- _What this task involves_
Print all the data that follows exactly, images excluded.
=== Material provided ===
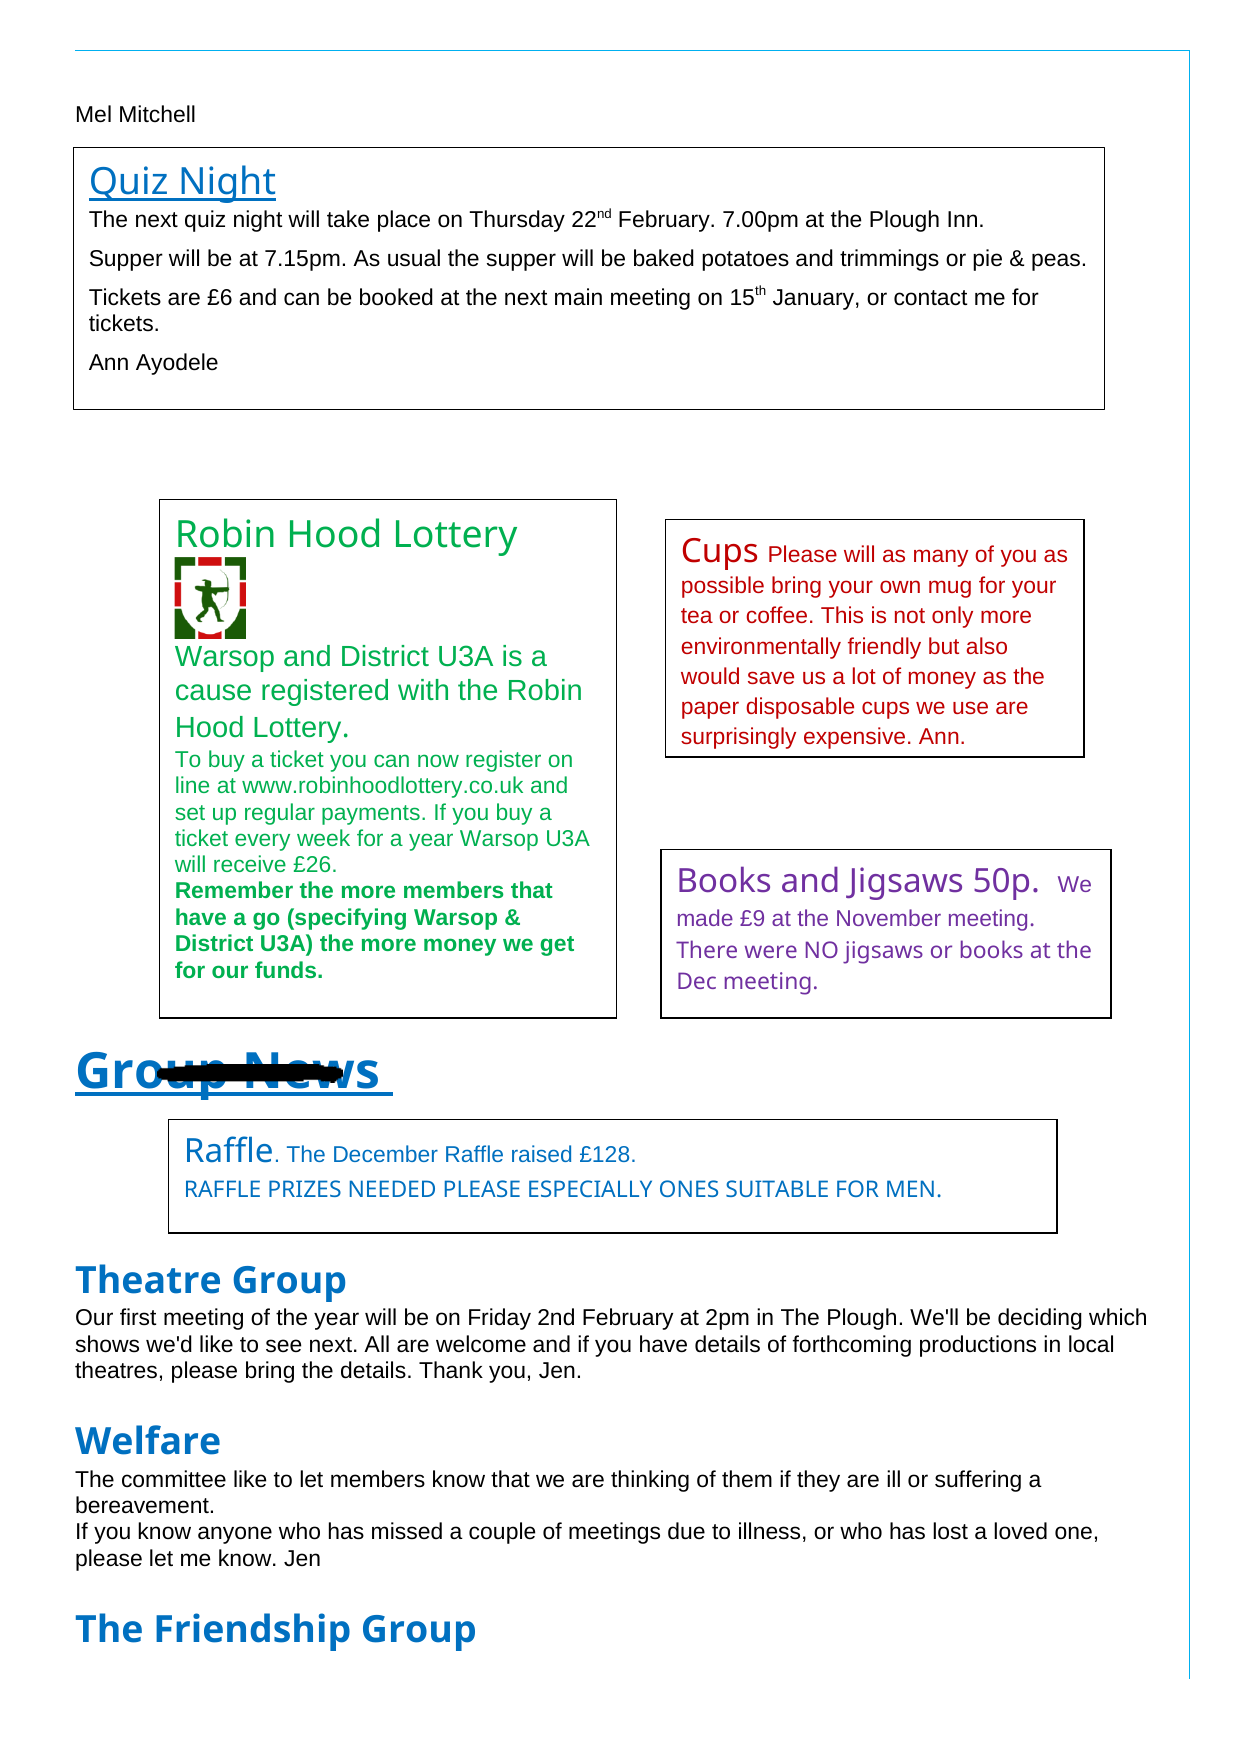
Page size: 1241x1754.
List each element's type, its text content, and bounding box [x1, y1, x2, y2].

picture [174, 557, 246, 639]
text Mel Mitchell [75, 101, 1165, 128]
text The committee like to let members know that we are thinking of them if they are ill or suffering a bereavement. If you know anyone who has missed a couple of meetings due to illness, or who has lost a loved one, please let me know. Jen [75, 1466, 1165, 1571]
picture [157, 1064, 343, 1083]
text Group News [75, 570, 1165, 1103]
text Theatre Group [75, 1113, 1165, 1304]
text Welfare [75, 1414, 1165, 1466]
text Our first meeting of the year will be on Friday 2nd February at 2pm in The Plough. We'll be deciding which shows we'd like to see next. All are welcome and if you have details of forthcoming productions in local theatres, please bring the details. Thank you, Jen. [75, 1304, 1165, 1383]
text The Friendship Group [75, 1602, 1165, 1653]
===
- _Answer to this problem_
Page size: 1241x1754.
List each element's type, its text content, and bounding box [x1, y1, x2, y2].

picture [174, 557, 246, 639]
text Mel Mitchell [75, 101, 1165, 128]
text The committee like to let members know that we are thinking of them if they are ill or suffering a bereavement. If you know anyone who has missed a couple of meetings due to illness, or who has lost a loved one, please let me know. Jen [75, 1466, 1165, 1571]
picture [157, 1064, 343, 1083]
text Group News [75, 570, 1165, 1103]
text Theatre Group [75, 1113, 1165, 1304]
text Welfare [75, 1414, 1165, 1466]
text Our first meeting of the year will be on Friday 2nd February at 2pm in The Plough. We'll be deciding which shows we'd like to see next. All are welcome and if you have details of forthcoming productions in local theatres, please bring the details. Thank you, Jen. [75, 1304, 1165, 1383]
text The Friendship Group [75, 1602, 1165, 1653]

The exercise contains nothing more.